▸ WORK TO COMPLETE:
Within the records below, reproduce without change the lines from the line that has "70: (376, 265, 2.96)" through the line that has "83: (13, 126, 6.99)", and only those.

▸ RECORDS FOR THIS EXERCISE:

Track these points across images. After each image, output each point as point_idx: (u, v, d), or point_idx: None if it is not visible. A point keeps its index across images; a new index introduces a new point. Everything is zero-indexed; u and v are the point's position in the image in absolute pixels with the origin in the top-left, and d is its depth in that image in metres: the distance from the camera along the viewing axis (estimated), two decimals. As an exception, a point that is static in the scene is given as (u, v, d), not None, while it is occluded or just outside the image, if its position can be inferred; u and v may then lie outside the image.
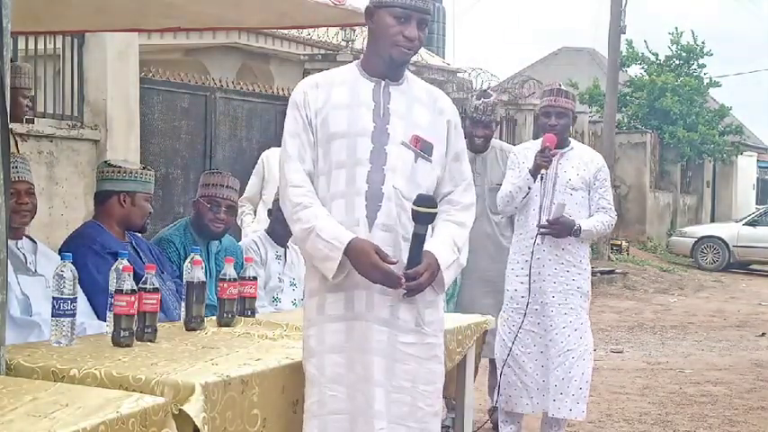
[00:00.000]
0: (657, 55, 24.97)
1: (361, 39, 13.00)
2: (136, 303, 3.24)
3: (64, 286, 3.17)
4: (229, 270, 3.84)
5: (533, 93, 16.60)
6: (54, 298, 3.19)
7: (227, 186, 4.64)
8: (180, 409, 2.64)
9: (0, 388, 2.48)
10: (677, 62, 24.93)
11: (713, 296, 15.65)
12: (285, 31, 14.00)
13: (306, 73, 12.88)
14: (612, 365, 8.54)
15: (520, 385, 5.11)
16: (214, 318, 3.86)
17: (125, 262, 3.33)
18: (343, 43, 14.42)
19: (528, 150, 5.16)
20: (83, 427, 2.19)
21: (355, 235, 2.98)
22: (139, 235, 4.24)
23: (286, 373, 3.15)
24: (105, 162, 4.33)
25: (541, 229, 5.00)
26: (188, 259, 3.71)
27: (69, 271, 3.18)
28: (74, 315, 3.20)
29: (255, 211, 6.40)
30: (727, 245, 19.90)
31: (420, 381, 3.09)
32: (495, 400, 5.39)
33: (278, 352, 3.31)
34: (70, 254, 3.28)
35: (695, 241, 20.26)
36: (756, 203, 29.92)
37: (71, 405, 2.34)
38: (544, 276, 5.04)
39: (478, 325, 4.44)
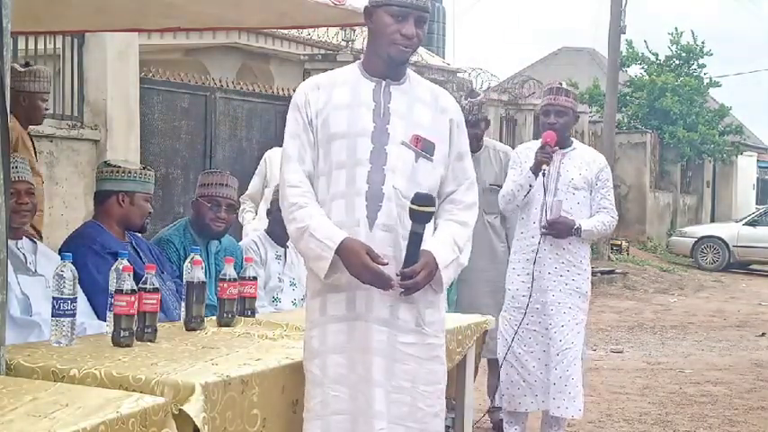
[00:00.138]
0: (657, 55, 24.98)
1: (361, 39, 13.00)
2: (136, 303, 3.24)
3: (64, 286, 3.17)
4: (229, 270, 3.84)
5: (533, 93, 16.60)
6: (54, 298, 3.19)
7: (226, 185, 4.64)
8: (180, 409, 2.64)
9: (0, 388, 2.48)
10: (677, 62, 24.93)
11: (713, 296, 15.65)
12: (285, 31, 13.98)
13: (306, 73, 12.90)
14: (612, 365, 8.54)
15: (523, 384, 5.12)
16: (214, 318, 3.86)
17: (125, 262, 3.33)
18: (343, 43, 14.42)
19: (529, 150, 5.17)
20: (83, 427, 2.19)
21: (347, 235, 2.99)
22: (139, 235, 4.25)
23: (286, 373, 3.15)
24: (105, 162, 4.33)
25: (542, 230, 5.01)
26: (188, 259, 3.71)
27: (69, 271, 3.18)
28: (74, 315, 3.20)
29: (257, 210, 6.42)
30: (727, 245, 19.90)
31: (420, 381, 3.09)
32: (495, 400, 5.39)
33: (278, 352, 3.31)
34: (70, 254, 3.28)
35: (695, 241, 20.26)
36: (756, 203, 29.92)
37: (71, 405, 2.34)
38: (544, 275, 5.05)
39: (478, 325, 4.45)
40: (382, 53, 3.11)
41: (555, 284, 5.05)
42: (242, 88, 11.68)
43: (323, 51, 14.21)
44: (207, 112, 10.94)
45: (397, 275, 2.98)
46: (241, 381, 2.91)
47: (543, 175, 5.00)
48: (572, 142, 5.24)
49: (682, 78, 24.04)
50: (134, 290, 3.24)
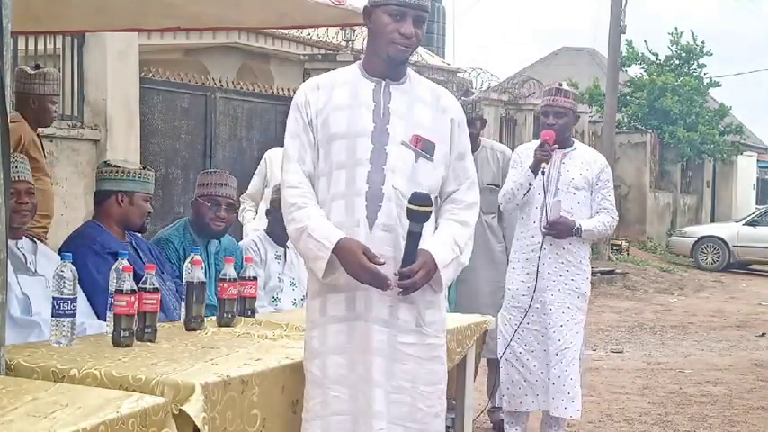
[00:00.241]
0: (657, 55, 24.99)
1: (361, 39, 12.99)
2: (136, 303, 3.24)
3: (64, 286, 3.17)
4: (229, 270, 3.84)
5: (533, 93, 16.59)
6: (54, 298, 3.19)
7: (225, 185, 4.64)
8: (180, 409, 2.64)
9: (0, 388, 2.48)
10: (677, 62, 24.94)
11: (713, 296, 15.65)
12: (285, 31, 13.98)
13: (306, 73, 12.89)
14: (612, 365, 8.54)
15: (524, 384, 5.12)
16: (214, 318, 3.86)
17: (125, 262, 3.33)
18: (343, 43, 14.41)
19: (530, 150, 5.17)
20: (83, 427, 2.19)
21: (345, 235, 2.99)
22: (139, 235, 4.24)
23: (286, 373, 3.15)
24: (104, 162, 4.34)
25: (543, 230, 5.01)
26: (188, 259, 3.72)
27: (69, 271, 3.19)
28: (74, 315, 3.20)
29: (257, 210, 6.42)
30: (727, 245, 19.90)
31: (420, 381, 3.09)
32: (495, 400, 5.39)
33: (278, 352, 3.31)
34: (70, 254, 3.28)
35: (695, 241, 20.26)
36: (756, 203, 29.92)
37: (71, 405, 2.34)
38: (543, 275, 5.05)
39: (478, 325, 4.45)
40: (381, 53, 3.11)
41: (554, 284, 5.05)
42: (242, 88, 11.68)
43: (323, 51, 14.20)
44: (207, 112, 10.94)
45: (396, 275, 2.98)
46: (241, 381, 2.91)
47: (543, 174, 5.01)
48: (573, 142, 5.25)
49: (682, 78, 24.04)
50: (134, 290, 3.24)
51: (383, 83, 3.14)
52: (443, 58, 21.14)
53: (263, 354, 3.25)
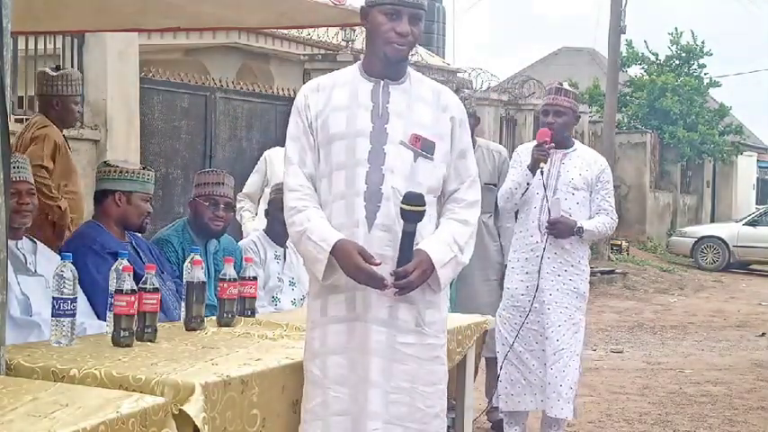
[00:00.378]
0: (657, 55, 24.99)
1: (361, 39, 12.98)
2: (136, 303, 3.24)
3: (64, 286, 3.17)
4: (229, 270, 3.84)
5: (533, 93, 16.59)
6: (54, 298, 3.19)
7: (223, 184, 4.64)
8: (180, 409, 2.64)
9: (0, 388, 2.48)
10: (677, 62, 24.94)
11: (713, 296, 15.65)
12: (285, 31, 13.99)
13: (306, 73, 12.89)
14: (612, 365, 8.54)
15: (523, 383, 5.12)
16: (214, 318, 3.86)
17: (125, 262, 3.33)
18: (343, 43, 14.41)
19: (530, 150, 5.17)
20: (83, 427, 2.19)
21: (342, 236, 2.99)
22: (139, 235, 4.24)
23: (286, 373, 3.15)
24: (104, 162, 4.34)
25: (545, 230, 5.01)
26: (188, 259, 3.72)
27: (69, 271, 3.19)
28: (74, 315, 3.20)
29: (256, 209, 6.42)
30: (727, 245, 19.90)
31: (420, 381, 3.09)
32: (494, 400, 5.39)
33: (278, 352, 3.31)
34: (70, 254, 3.28)
35: (695, 241, 20.25)
36: (756, 203, 29.92)
37: (71, 405, 2.34)
38: (542, 274, 5.05)
39: (478, 325, 4.45)
40: (379, 52, 3.11)
41: (552, 284, 5.05)
42: (242, 88, 11.68)
43: (323, 51, 14.20)
44: (207, 112, 10.94)
45: (391, 275, 2.98)
46: (241, 381, 2.91)
47: (542, 174, 5.01)
48: (573, 143, 5.25)
49: (682, 78, 24.04)
50: (134, 290, 3.24)
51: (382, 83, 3.14)
52: (443, 58, 21.13)
53: (263, 354, 3.25)
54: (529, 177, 5.03)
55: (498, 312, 5.19)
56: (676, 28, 25.15)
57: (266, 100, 11.85)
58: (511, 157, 5.43)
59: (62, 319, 3.17)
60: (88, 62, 9.07)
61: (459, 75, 16.53)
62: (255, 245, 4.95)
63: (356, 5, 4.34)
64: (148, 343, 3.29)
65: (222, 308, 3.82)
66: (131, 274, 3.24)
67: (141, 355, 3.07)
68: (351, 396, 3.05)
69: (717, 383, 7.79)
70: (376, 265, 2.96)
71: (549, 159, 5.01)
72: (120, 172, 4.10)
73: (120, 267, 3.29)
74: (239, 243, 4.98)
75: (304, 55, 14.01)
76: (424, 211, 3.00)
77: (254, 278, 4.09)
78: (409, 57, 3.22)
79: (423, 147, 3.09)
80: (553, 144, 5.01)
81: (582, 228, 5.03)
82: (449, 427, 5.04)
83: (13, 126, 6.99)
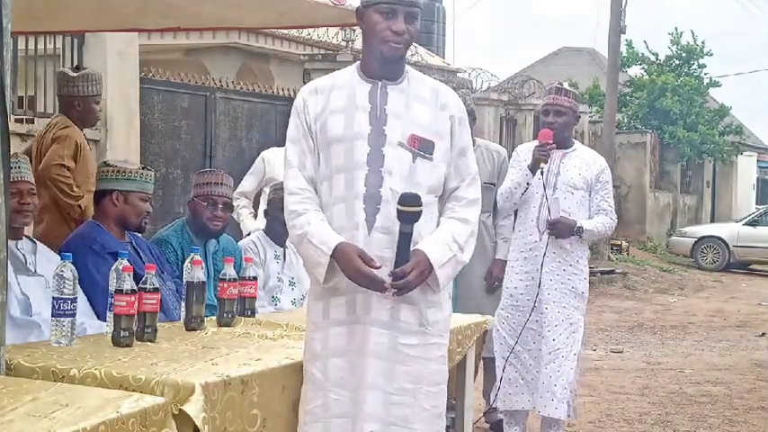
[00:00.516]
0: (657, 55, 24.99)
1: (360, 39, 12.99)
2: (136, 303, 3.24)
3: (64, 286, 3.17)
4: (229, 270, 3.84)
5: (533, 93, 16.58)
6: (54, 298, 3.19)
7: (221, 184, 4.64)
8: (180, 409, 2.64)
9: (0, 388, 2.48)
10: (677, 62, 24.94)
11: (713, 296, 15.65)
12: (285, 31, 13.99)
13: (306, 73, 12.88)
14: (612, 365, 8.54)
15: (521, 382, 5.13)
16: (214, 318, 3.86)
17: (125, 262, 3.33)
18: (343, 43, 14.41)
19: (529, 149, 5.18)
20: (83, 427, 2.19)
21: (342, 239, 2.99)
22: (139, 235, 4.24)
23: (286, 373, 3.15)
24: (104, 162, 4.34)
25: (547, 230, 5.02)
26: (188, 259, 3.72)
27: (69, 271, 3.19)
28: (74, 315, 3.20)
29: (254, 208, 6.41)
30: (727, 245, 19.90)
31: (424, 382, 3.09)
32: (492, 400, 5.40)
33: (278, 352, 3.31)
34: (70, 254, 3.28)
35: (695, 241, 20.25)
36: (756, 203, 29.92)
37: (71, 405, 2.34)
38: (541, 273, 5.06)
39: (478, 325, 4.45)
40: (375, 52, 3.11)
41: (551, 283, 5.06)
42: (242, 88, 11.68)
43: (323, 51, 14.20)
44: (207, 112, 10.93)
45: (389, 276, 2.98)
46: (241, 381, 2.91)
47: (542, 173, 5.01)
48: (573, 143, 5.26)
49: (682, 78, 24.04)
50: (134, 290, 3.24)
51: (380, 84, 3.13)
52: (443, 58, 21.13)
53: (263, 354, 3.25)
54: (529, 177, 5.03)
55: (497, 312, 5.19)
56: (676, 28, 25.19)
57: (266, 100, 11.85)
58: (510, 157, 5.44)
59: (62, 319, 3.17)
60: (88, 62, 9.04)
61: (459, 75, 16.53)
62: (255, 245, 4.95)
63: (356, 5, 4.34)
64: (148, 343, 3.29)
65: (222, 308, 3.82)
66: (131, 274, 3.24)
67: (141, 355, 3.07)
68: (351, 399, 3.04)
69: (717, 383, 7.79)
70: (376, 268, 2.96)
71: (549, 159, 5.02)
72: (118, 172, 4.10)
73: (120, 267, 3.29)
74: (239, 243, 4.98)
75: (304, 55, 14.01)
76: (421, 211, 3.00)
77: (254, 278, 4.09)
78: (407, 56, 3.22)
79: (421, 147, 3.09)
80: (554, 145, 5.01)
81: (582, 227, 5.03)
82: (448, 426, 5.05)
83: (12, 126, 6.99)
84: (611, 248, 18.30)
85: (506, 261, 5.52)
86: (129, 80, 9.32)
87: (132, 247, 4.06)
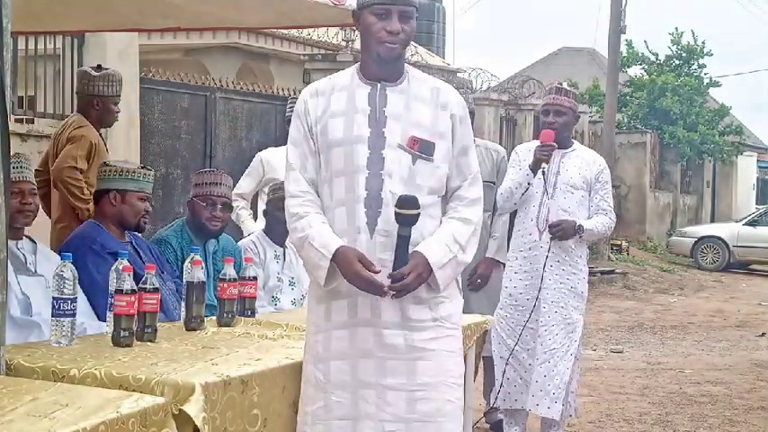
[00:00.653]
0: (657, 55, 24.99)
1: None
2: (136, 303, 3.24)
3: (64, 286, 3.17)
4: (229, 270, 3.84)
5: (533, 93, 16.57)
6: (54, 298, 3.19)
7: (220, 184, 4.64)
8: (180, 409, 2.64)
9: (0, 388, 2.48)
10: (677, 62, 24.94)
11: (713, 296, 15.65)
12: (285, 31, 13.99)
13: (306, 73, 12.89)
14: (612, 365, 8.54)
15: (520, 381, 5.13)
16: (214, 318, 3.86)
17: (125, 262, 3.33)
18: (343, 43, 14.41)
19: (529, 149, 5.18)
20: (83, 427, 2.19)
21: (343, 243, 3.00)
22: (139, 235, 4.24)
23: (286, 373, 3.15)
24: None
25: (549, 233, 5.02)
26: (188, 259, 3.72)
27: (69, 271, 3.19)
28: (74, 315, 3.20)
29: (254, 209, 6.40)
30: (727, 245, 19.90)
31: (445, 374, 3.08)
32: (492, 400, 5.40)
33: (278, 352, 3.31)
34: (70, 254, 3.28)
35: (695, 241, 20.25)
36: (756, 203, 29.91)
37: (71, 405, 2.34)
38: (544, 273, 5.06)
39: (478, 325, 4.44)
40: (372, 53, 3.11)
41: (550, 283, 5.06)
42: (242, 88, 11.68)
43: (323, 51, 14.20)
44: (207, 112, 10.93)
45: (388, 278, 2.98)
46: (241, 381, 2.91)
47: (543, 173, 5.02)
48: (572, 143, 5.26)
49: (682, 78, 24.04)
50: (134, 290, 3.24)
51: (379, 86, 3.12)
52: (443, 58, 21.13)
53: (263, 354, 3.26)
54: (530, 177, 5.04)
55: (496, 311, 5.19)
56: (677, 28, 25.18)
57: (266, 100, 11.85)
58: (509, 157, 5.44)
59: (62, 319, 3.17)
60: (88, 62, 9.04)
61: (459, 75, 16.52)
62: (255, 245, 4.95)
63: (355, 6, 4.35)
64: (148, 343, 3.29)
65: (222, 308, 3.83)
66: (131, 274, 3.24)
67: (141, 355, 3.07)
68: (352, 401, 3.04)
69: (717, 383, 7.79)
70: (376, 272, 2.97)
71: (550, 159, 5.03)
72: (115, 171, 4.10)
73: (120, 267, 3.29)
74: (239, 243, 4.98)
75: (304, 55, 14.01)
76: (419, 214, 2.99)
77: (254, 278, 4.09)
78: (404, 55, 3.21)
79: (421, 148, 3.08)
80: (556, 145, 5.02)
81: (582, 227, 5.04)
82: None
83: (12, 126, 6.99)
84: (611, 248, 18.30)
85: (494, 259, 5.53)
86: (129, 80, 9.28)
87: (132, 247, 4.06)
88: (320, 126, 3.11)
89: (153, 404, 2.46)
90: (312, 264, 3.05)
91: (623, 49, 21.88)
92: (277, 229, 4.92)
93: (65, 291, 3.17)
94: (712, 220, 24.87)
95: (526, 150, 5.21)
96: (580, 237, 5.08)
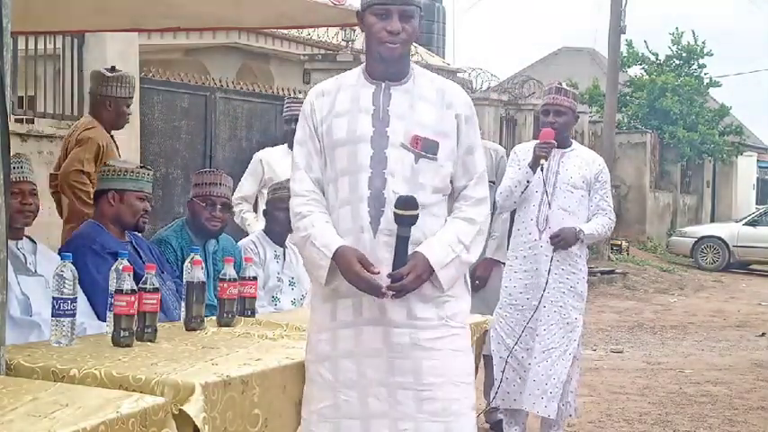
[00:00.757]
0: (657, 55, 24.99)
1: (361, 39, 12.99)
2: (136, 303, 3.24)
3: (64, 286, 3.17)
4: (229, 270, 3.84)
5: (533, 93, 16.58)
6: (54, 298, 3.19)
7: (220, 184, 4.64)
8: (180, 409, 2.64)
9: (0, 388, 2.48)
10: (677, 62, 24.94)
11: (713, 296, 15.65)
12: (285, 31, 14.00)
13: (306, 73, 12.90)
14: (612, 365, 8.54)
15: (519, 381, 5.13)
16: (214, 318, 3.86)
17: (125, 262, 3.33)
18: (343, 43, 14.42)
19: (528, 149, 5.18)
20: (83, 427, 2.19)
21: (343, 243, 3.00)
22: (139, 234, 4.24)
23: (286, 373, 3.15)
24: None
25: (552, 243, 5.02)
26: (188, 259, 3.72)
27: (69, 271, 3.18)
28: (74, 315, 3.20)
29: (257, 211, 6.40)
30: (727, 245, 19.90)
31: (452, 373, 3.07)
32: (491, 399, 5.40)
33: (278, 352, 3.31)
34: (70, 254, 3.28)
35: (695, 241, 20.25)
36: (756, 203, 29.91)
37: (71, 405, 2.34)
38: (541, 273, 5.06)
39: (478, 325, 4.44)
40: (375, 54, 3.12)
41: (549, 282, 5.06)
42: (242, 88, 11.69)
43: (323, 51, 14.21)
44: (207, 112, 10.94)
45: (387, 277, 2.98)
46: (241, 381, 2.91)
47: (542, 171, 5.02)
48: (572, 143, 5.27)
49: (682, 78, 24.04)
50: (134, 290, 3.24)
51: (383, 85, 3.13)
52: (443, 58, 21.15)
53: (263, 354, 3.25)
54: (529, 175, 5.04)
55: (496, 311, 5.20)
56: (677, 28, 25.19)
57: (266, 100, 11.85)
58: (509, 156, 5.44)
59: (62, 319, 3.17)
60: (88, 62, 9.06)
61: (459, 75, 16.53)
62: (255, 245, 4.95)
63: (356, 5, 4.35)
64: (148, 343, 3.29)
65: (222, 308, 3.82)
66: (131, 274, 3.24)
67: (141, 355, 3.07)
68: (360, 400, 3.04)
69: (717, 383, 7.79)
70: (375, 273, 2.97)
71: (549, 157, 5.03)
72: (114, 171, 4.10)
73: (120, 267, 3.29)
74: (239, 243, 4.98)
75: (304, 55, 14.02)
76: (417, 215, 2.99)
77: (254, 278, 4.09)
78: (408, 55, 3.21)
79: (423, 147, 3.08)
80: (555, 143, 5.02)
81: (582, 231, 5.05)
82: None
83: (12, 126, 6.99)
84: (611, 248, 18.30)
85: (493, 259, 5.53)
86: (128, 80, 9.31)
87: (132, 247, 4.06)
88: (325, 126, 3.12)
89: (153, 404, 2.46)
90: (313, 263, 3.06)
91: (623, 49, 21.89)
92: (277, 229, 4.92)
93: (65, 291, 3.17)
94: (712, 221, 24.87)
95: (525, 150, 5.21)
96: (582, 242, 5.09)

▸ TASK OUTPUT:
70: (376, 265, 2.96)
71: (549, 159, 5.01)
72: (120, 172, 4.10)
73: (120, 267, 3.29)
74: (239, 243, 4.98)
75: (304, 55, 14.01)
76: (424, 211, 3.00)
77: (254, 278, 4.09)
78: (409, 57, 3.22)
79: (423, 147, 3.09)
80: (553, 144, 5.01)
81: (582, 228, 5.03)
82: (449, 427, 5.04)
83: (13, 126, 6.99)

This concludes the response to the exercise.